_Record extracts_
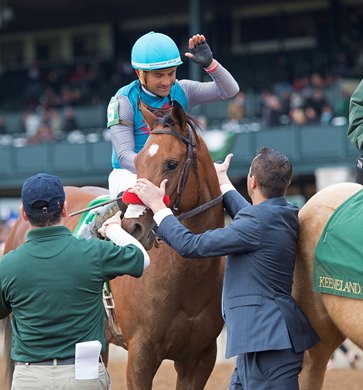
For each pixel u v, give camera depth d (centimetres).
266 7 4528
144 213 637
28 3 4600
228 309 625
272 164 633
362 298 587
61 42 5041
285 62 4088
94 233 723
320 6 4416
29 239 573
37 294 556
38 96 4522
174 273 694
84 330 563
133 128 721
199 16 3712
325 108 3331
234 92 745
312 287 643
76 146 3553
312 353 665
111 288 747
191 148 656
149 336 706
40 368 557
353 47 4078
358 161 680
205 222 683
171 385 1231
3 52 5184
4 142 3900
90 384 557
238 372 633
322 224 638
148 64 693
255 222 616
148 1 4534
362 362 1427
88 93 4403
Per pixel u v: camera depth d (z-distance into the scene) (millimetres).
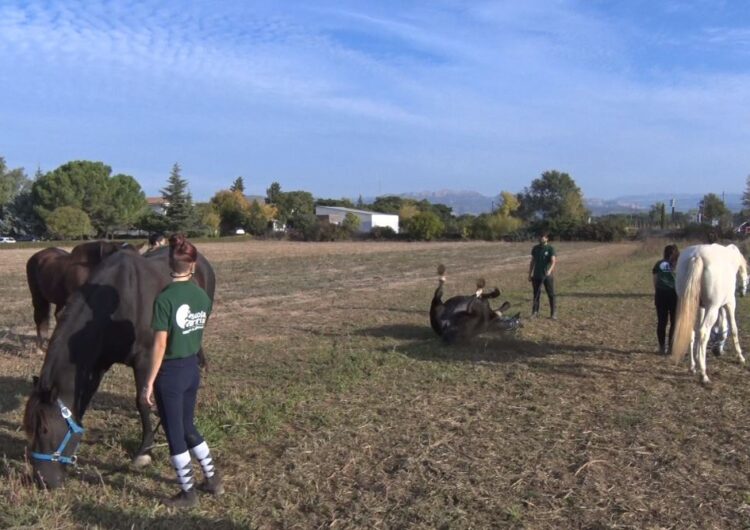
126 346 5477
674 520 4621
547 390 7785
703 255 7977
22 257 38000
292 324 12703
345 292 18719
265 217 83500
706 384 8023
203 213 78688
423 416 6805
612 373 8641
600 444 6047
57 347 4895
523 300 16438
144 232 79438
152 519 4531
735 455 5809
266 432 6227
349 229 74250
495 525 4535
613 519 4625
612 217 76812
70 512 4586
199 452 4840
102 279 5391
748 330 11859
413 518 4621
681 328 7938
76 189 74125
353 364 8953
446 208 112188
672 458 5727
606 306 15250
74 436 4820
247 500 4871
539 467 5512
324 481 5211
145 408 5484
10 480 4895
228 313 14266
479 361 9227
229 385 7926
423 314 14109
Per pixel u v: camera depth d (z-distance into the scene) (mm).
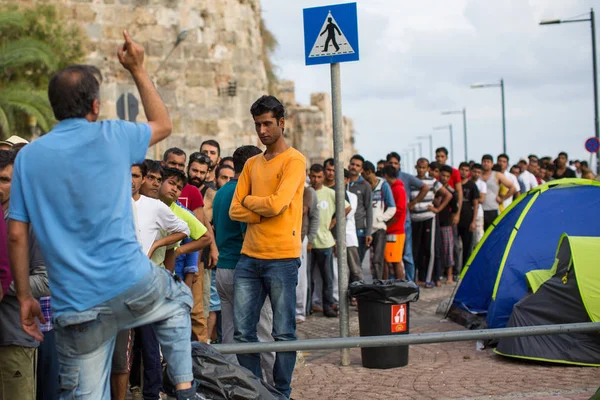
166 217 7023
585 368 8742
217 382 5188
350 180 14219
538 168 25391
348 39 8938
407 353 9086
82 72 4270
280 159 6832
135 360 7441
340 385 8188
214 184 10523
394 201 14719
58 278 4148
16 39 25875
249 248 6863
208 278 9477
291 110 59344
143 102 4465
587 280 9070
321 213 13305
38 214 4148
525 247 10742
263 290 6953
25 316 4363
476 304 11711
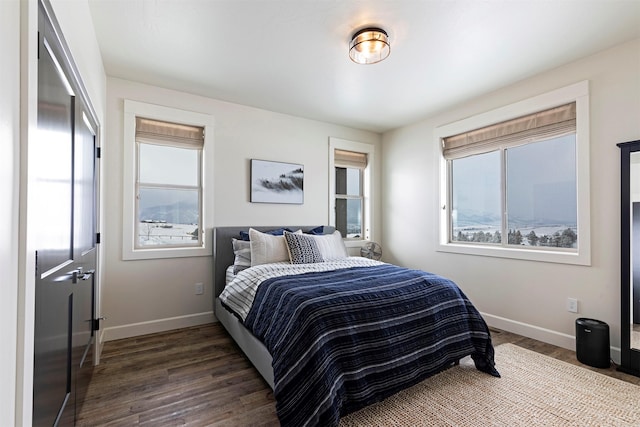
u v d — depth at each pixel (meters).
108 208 2.84
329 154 4.25
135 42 2.31
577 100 2.57
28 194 0.76
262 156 3.71
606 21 2.06
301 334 1.65
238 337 2.52
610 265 2.40
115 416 1.70
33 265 0.80
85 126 1.75
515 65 2.66
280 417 1.55
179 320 3.16
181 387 2.00
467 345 2.15
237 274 2.90
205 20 2.06
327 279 2.23
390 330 1.84
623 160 2.31
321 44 2.35
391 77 2.89
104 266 2.80
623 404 1.81
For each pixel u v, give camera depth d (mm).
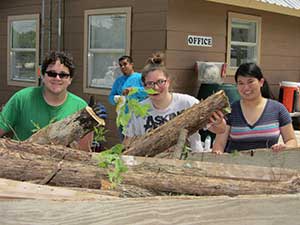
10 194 1494
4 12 9758
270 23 8859
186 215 1576
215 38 7680
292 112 8789
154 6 7012
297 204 1693
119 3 7496
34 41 9031
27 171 1818
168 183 1897
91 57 8078
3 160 1801
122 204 1517
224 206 1613
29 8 9117
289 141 3623
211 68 7180
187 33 7188
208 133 6188
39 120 3227
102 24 7828
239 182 1944
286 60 9391
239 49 8219
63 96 3291
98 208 1501
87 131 2373
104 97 7844
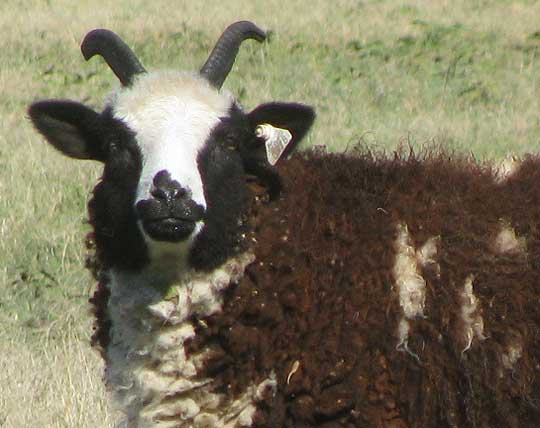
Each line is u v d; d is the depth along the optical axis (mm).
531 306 17500
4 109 43312
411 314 17297
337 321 17359
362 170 18453
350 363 17203
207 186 17500
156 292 17547
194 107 17750
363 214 17859
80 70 49438
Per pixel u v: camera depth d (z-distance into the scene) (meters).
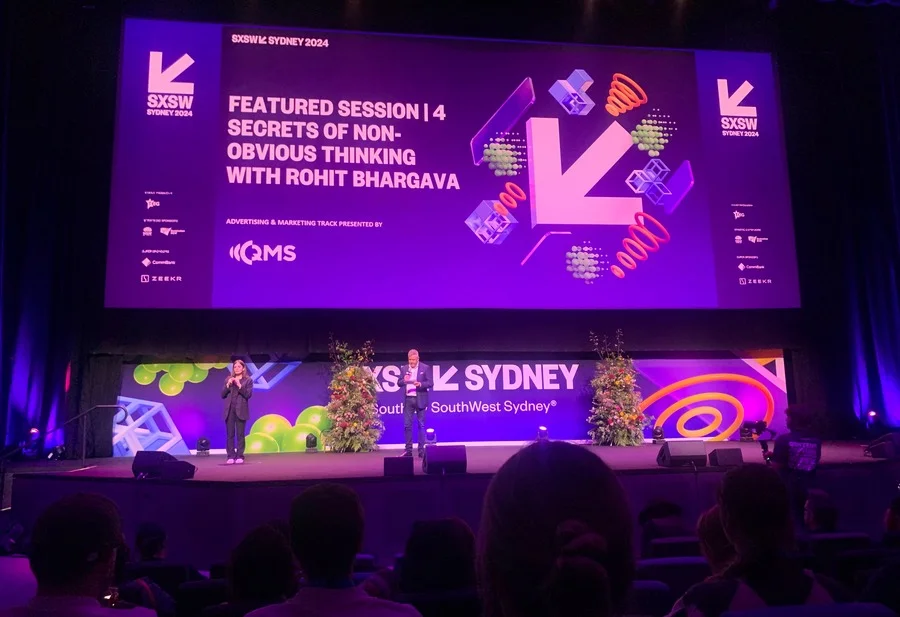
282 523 3.20
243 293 9.42
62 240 9.78
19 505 6.98
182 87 9.70
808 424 6.56
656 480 6.64
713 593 1.68
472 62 10.38
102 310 9.55
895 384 11.11
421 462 8.41
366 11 10.30
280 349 9.76
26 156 9.77
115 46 9.94
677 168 10.56
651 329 10.49
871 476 6.87
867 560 3.02
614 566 0.82
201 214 9.47
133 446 9.59
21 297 9.58
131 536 6.44
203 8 9.98
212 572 3.73
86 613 1.55
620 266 10.20
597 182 10.36
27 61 9.83
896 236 11.27
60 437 9.46
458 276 9.88
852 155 11.38
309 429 9.98
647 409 10.68
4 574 1.86
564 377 10.60
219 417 9.84
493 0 10.58
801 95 11.30
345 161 9.88
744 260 10.48
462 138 10.19
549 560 0.80
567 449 0.88
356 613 1.73
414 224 9.89
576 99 10.51
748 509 1.70
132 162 9.45
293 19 10.15
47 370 9.60
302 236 9.64
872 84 11.40
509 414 10.41
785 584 1.63
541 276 10.04
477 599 2.22
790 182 10.94
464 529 2.40
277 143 9.77
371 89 10.09
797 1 11.06
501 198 10.12
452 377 10.38
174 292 9.28
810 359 10.90
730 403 10.85
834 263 11.20
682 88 10.80
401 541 6.30
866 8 11.34
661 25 10.94
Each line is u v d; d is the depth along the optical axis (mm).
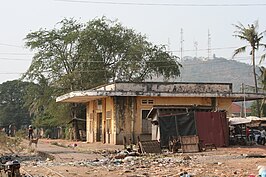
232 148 35219
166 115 35531
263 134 41938
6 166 19141
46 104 64375
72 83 61812
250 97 45594
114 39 65125
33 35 64062
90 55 63156
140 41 68062
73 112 63625
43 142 56000
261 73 61625
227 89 46656
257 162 24359
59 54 64188
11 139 41219
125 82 44469
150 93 43375
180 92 43875
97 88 52500
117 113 44062
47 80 64250
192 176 19125
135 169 22656
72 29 65188
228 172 20406
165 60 69062
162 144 34750
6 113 112812
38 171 22859
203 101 45156
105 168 23469
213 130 35938
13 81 116188
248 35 58312
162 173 20578
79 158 30359
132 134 43812
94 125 52719
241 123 40281
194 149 32781
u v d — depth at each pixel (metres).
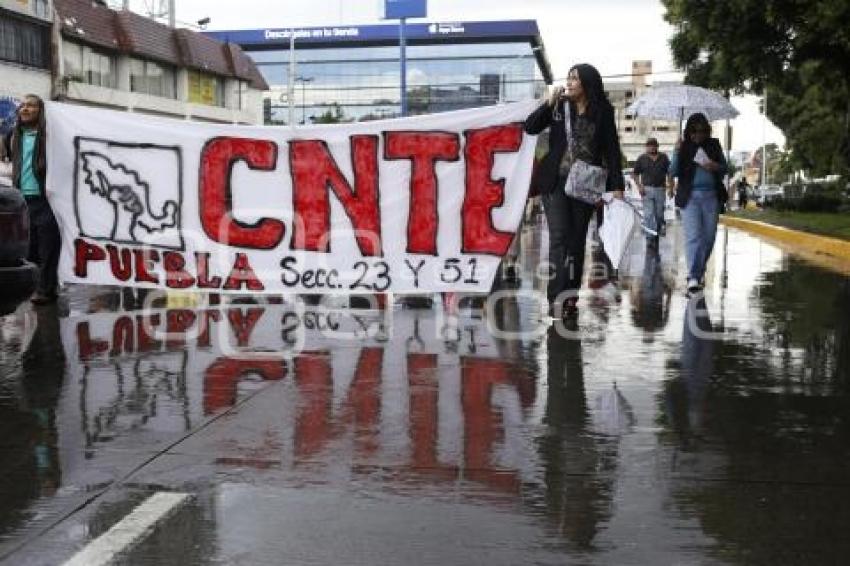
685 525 3.67
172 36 52.59
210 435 4.79
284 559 3.36
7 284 5.80
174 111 52.09
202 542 3.50
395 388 5.77
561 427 4.96
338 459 4.43
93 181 8.84
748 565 3.33
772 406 5.40
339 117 97.50
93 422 5.03
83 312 8.66
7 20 36.62
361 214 8.76
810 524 3.69
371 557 3.38
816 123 33.16
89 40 43.53
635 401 5.50
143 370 6.23
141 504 3.86
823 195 34.53
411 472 4.26
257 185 8.80
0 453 4.52
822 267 14.24
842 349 7.07
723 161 10.19
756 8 17.14
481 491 4.02
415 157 8.70
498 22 104.56
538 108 8.27
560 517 3.74
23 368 6.31
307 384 5.86
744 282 11.95
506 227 8.73
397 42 107.81
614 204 12.31
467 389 5.76
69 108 8.83
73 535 3.56
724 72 19.47
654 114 17.78
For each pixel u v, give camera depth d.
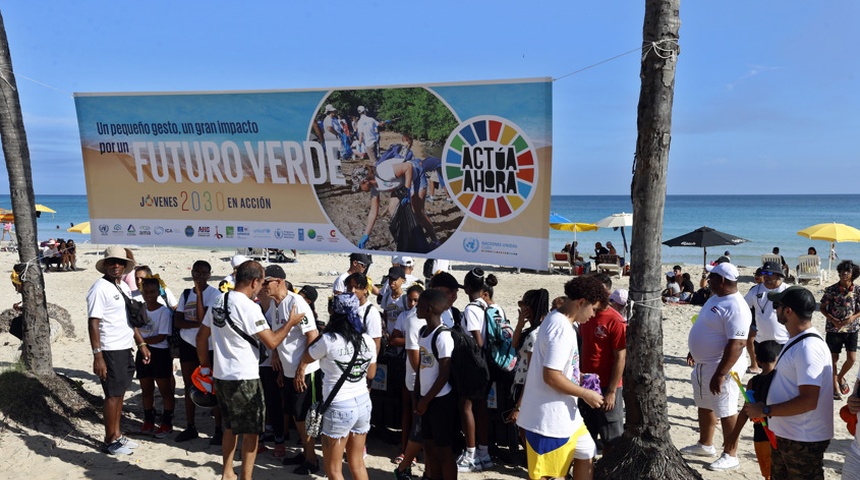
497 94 6.02
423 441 5.49
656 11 5.20
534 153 5.96
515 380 5.82
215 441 6.72
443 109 6.27
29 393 6.98
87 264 28.97
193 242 7.29
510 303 18.80
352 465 5.29
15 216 7.32
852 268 8.68
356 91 6.57
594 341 5.64
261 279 5.55
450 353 5.25
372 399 6.89
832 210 107.81
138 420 7.52
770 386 4.64
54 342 11.95
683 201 172.88
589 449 4.57
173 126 7.16
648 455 5.35
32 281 7.35
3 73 7.18
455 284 6.18
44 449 6.35
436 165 6.38
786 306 4.58
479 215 6.27
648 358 5.39
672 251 44.75
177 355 7.17
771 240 52.94
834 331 8.84
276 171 6.95
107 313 6.26
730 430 6.17
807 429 4.43
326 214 6.86
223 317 5.37
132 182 7.36
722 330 6.10
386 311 7.41
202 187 7.19
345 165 6.73
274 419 6.39
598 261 27.33
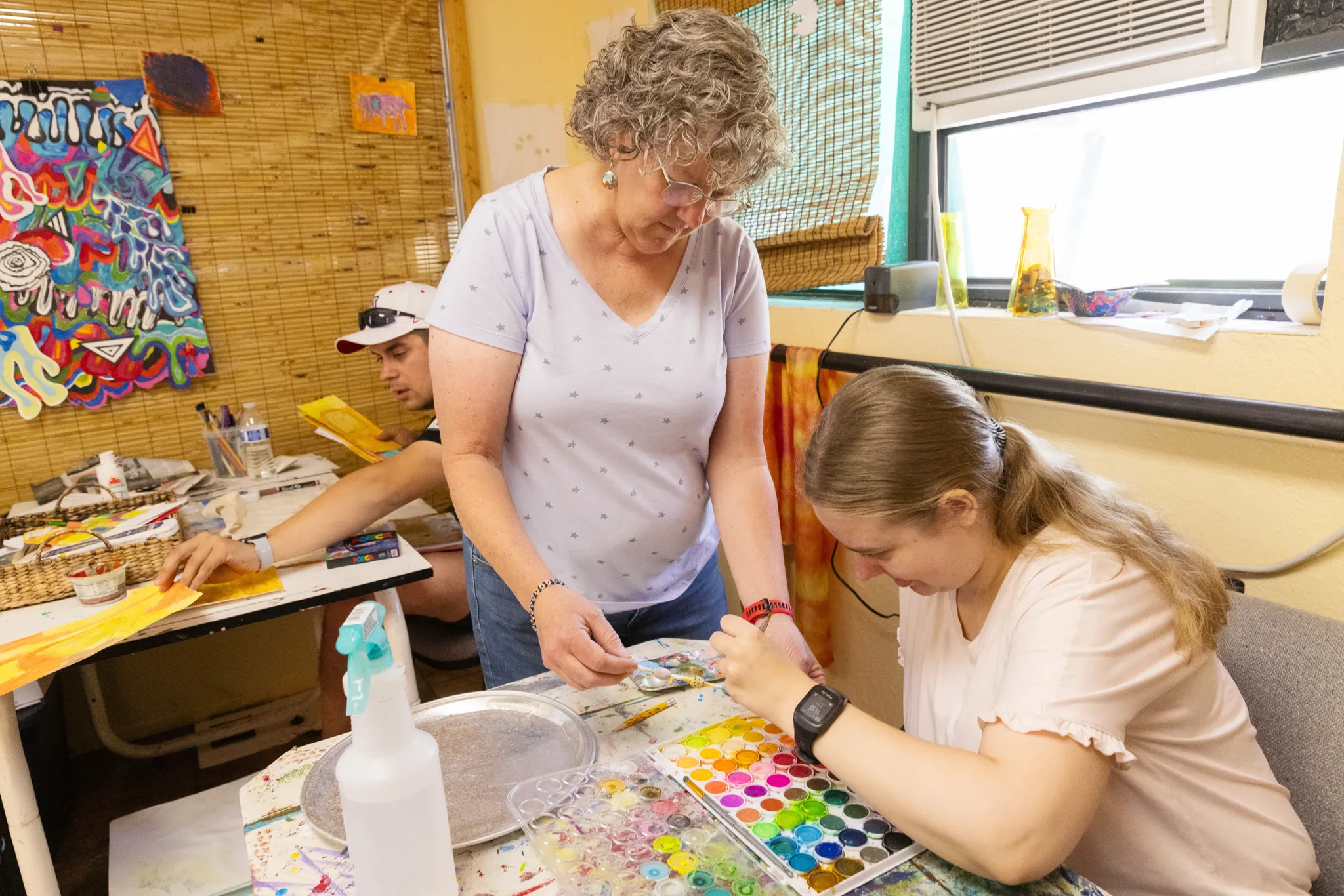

_Aim of the exercise_
Would you copy the lines above exactly, starting with the one that has "423 314 14109" and ending with the one that has "263 290 6953", both included, without the pictures?

_Problem solution_
423 314 14109
Per pixel u v: camera depth d (z-distance into the scene) (mm).
166 217 7023
585 368 8742
217 382 5188
350 180 14219
538 168 25391
348 39 8938
407 353 9086
82 72 4270
280 159 6832
135 360 7441
340 385 8188
214 184 10523
394 201 14719
58 278 4148
16 39 25875
249 248 6863
208 278 9477
291 110 59344
143 102 4465
587 280 9070
321 213 13305
38 214 4148
525 247 10742
263 290 6953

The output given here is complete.